* _TASK OBJECTIVE_
Please copy every line of the material exactly.
= Beginning of Section =
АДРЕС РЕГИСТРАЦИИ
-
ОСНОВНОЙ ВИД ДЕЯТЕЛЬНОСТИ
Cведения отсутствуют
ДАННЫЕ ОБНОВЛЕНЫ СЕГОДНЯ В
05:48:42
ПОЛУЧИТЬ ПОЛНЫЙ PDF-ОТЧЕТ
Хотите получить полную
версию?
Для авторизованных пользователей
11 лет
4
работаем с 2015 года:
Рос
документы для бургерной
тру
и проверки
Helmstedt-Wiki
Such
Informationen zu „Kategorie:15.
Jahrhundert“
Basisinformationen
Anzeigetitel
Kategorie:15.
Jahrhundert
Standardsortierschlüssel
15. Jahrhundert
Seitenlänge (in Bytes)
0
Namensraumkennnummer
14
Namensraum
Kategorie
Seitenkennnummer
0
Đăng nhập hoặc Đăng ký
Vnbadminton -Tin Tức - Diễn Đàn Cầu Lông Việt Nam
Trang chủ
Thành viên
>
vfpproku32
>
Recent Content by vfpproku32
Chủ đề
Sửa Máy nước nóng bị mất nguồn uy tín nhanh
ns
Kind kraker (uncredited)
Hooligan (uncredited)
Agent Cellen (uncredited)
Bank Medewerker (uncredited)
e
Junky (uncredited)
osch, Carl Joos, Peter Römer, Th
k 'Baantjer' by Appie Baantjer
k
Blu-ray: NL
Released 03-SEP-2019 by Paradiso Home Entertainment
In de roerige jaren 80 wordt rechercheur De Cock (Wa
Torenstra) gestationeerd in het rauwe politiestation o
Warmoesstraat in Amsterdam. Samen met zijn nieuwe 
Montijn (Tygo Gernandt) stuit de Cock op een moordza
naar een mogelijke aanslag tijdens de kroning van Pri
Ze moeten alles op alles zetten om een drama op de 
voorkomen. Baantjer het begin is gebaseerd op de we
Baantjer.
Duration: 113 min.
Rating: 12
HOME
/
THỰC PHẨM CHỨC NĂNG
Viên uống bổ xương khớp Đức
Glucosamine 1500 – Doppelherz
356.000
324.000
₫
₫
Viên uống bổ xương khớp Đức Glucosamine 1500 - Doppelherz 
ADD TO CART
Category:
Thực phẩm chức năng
= End of Section =
* _YOUR RESPONSE_
АДРЕС РЕГИСТРАЦИИ
-
ОСНОВНОЙ ВИД ДЕЯТЕЛЬНОСТИ
Cведения отсутствуют
ДАННЫЕ ОБНОВЛЕНЫ СЕГОДНЯ В
05:48:42
ПОЛУЧИТЬ ПОЛНЫЙ PDF-ОТЧЕТ
Хотите получить полную
версию?
Для авторизованных пользователей
11 лет
4
работаем с 2015 года:
Рос
документы для бургерной
тру
и проверки
Helmstedt-Wiki
Such
Informationen zu „Kategorie:15.
Jahrhundert“
Basisinformationen
Anzeigetitel
Kategorie:15.
Jahrhundert
Standardsortierschlüssel
15. Jahrhundert
Seitenlänge (in Bytes)
0
Namensraumkennnummer
14
Namensraum
Kategorie
Seitenkennnummer
0
Đăng nhập hoặc Đăng ký
Vnbadminton -Tin Tức - Diễn Đàn Cầu Lông Việt Nam
Trang chủ
Thành viên
>
vfpproku32
>
Recent Content by vfpproku32
Chủ đề
Sửa Máy nước nóng bị mất nguồn uy tín nhanh
ns
Kind kraker (uncredited)
Hooligan (uncredited)
Agent Cellen (uncredited)
Bank Medewerker (uncredited)
e
Junky (uncredited)
osch, Carl Joos, Peter Römer, Th
k 'Baantjer' by Appie Baantjer
k
Blu-ray: NL
Released 03-SEP-2019 by Paradiso Home Entertainment
In de roerige jaren 80 wordt rechercheur De Cock (Wa
Torenstra) gestationeerd in het rauwe politiestation o
Warmoesstraat in Amsterdam. Samen met zijn nieuwe 
Montijn (Tygo Gernandt) stuit de Cock op een moordza
naar een mogelijke aanslag tijdens de kroning van Pri
Ze moeten alles op alles zetten om een drama op de 
voorkomen. Baantjer het begin is gebaseerd op de we
Baantjer.
Duration: 113 min.
Rating: 12
HOME
/
THỰC PHẨM CHỨC NĂNG
Viên uống bổ xương khớp Đức
Glucosamine 1500 – Doppelherz
356.000
324.000
₫
₫
Viên uống bổ xương khớp Đức Glucosamine 1500 - Doppelherz 
ADD TO CART
Category:
Thực phẩm chức năng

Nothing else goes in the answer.